And training a weld penetration state identification model in the step 4, wherein the training comprises setting corresponding loss functions, optimizers and parameters of learning rate, batch size, epoch, dropout rate and num_class.
And deploying the trained model on a host computer of a welding site, and finally realizing real-time monitoring of the visual and audio data stream.

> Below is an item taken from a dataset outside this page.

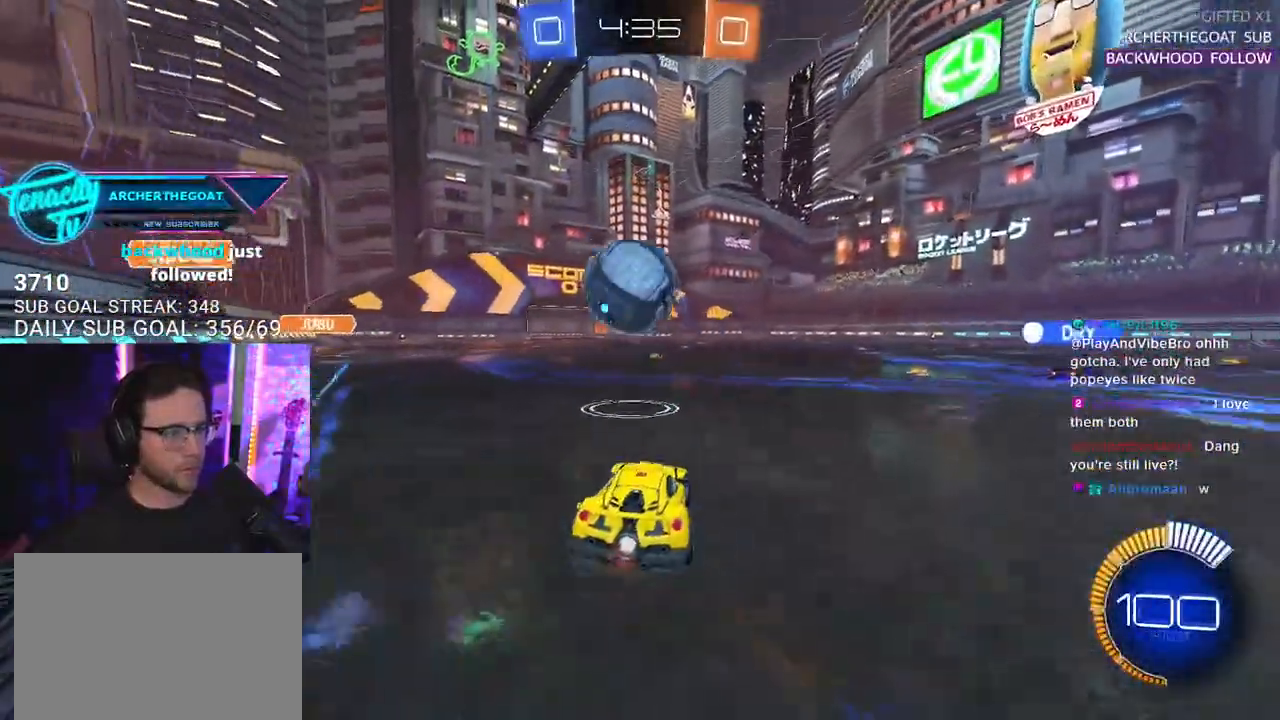
{"buttons": ["CROSS", "R1", "R2", "L3"], "left_stick": "down-left", "right_stick": "center", "events": [[167, "R1", "down"], [167, "left_stick", "down-left"], [183, "CROSS", "down"], [333, "CROSS", "up"], [333, "left_stick", "center"], [400, "CROSS", "down"], [417, "left_stick", "down-left"], [433, "L3", "down"]]}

The foregoing describes in detail preferred embodiments of the present invention. It should be understood that numerous modifications and variations can be made in accordance with the concepts of the invention without requiring creative effort by one of ordinary skill in the art. Therefore, all technical solutions which can be obtained by logic analysis, reasoning or limited experiments based on the prior art by the person skilled in the art according to the inventive concept shall be within the scope of protection defined by the claims.

Claims (10)

1. An audio-visual dual-mode-based MIG welding seam state monitoring system, comprising:
the audio-visual data acquisition module comprises a visual data acquisition unit, a sound data acquisition unit and a synchronous acquisition communication unit, and acquires data generated in the welding process to obtain audio-visual data;
the audio-visual data processing module is connected with the audio-visual data acquisition module and comprises a noise reduction unit, a unified mode unit and a data standardization unit, and the noise reduction, unified mode and data standardization are respectively carried out on the acquired audio-visual data;
The welding seam penetration state recognition module is connected with the audio-visual data processing module and comprises a visual feature extraction unit, a sound feature extraction unit, an audio-visual feature fusion unit and a welding seam penetration state classification unit, wherein the visual feature extraction unit and the sound feature extraction unit are used for extracting features of the processed audio-visual data, the audio-visual feature fusion unit is used for carrying out feature fusion, and the welding seam penetration state classification unit is entered to realize recognition of the welding seam penetration state.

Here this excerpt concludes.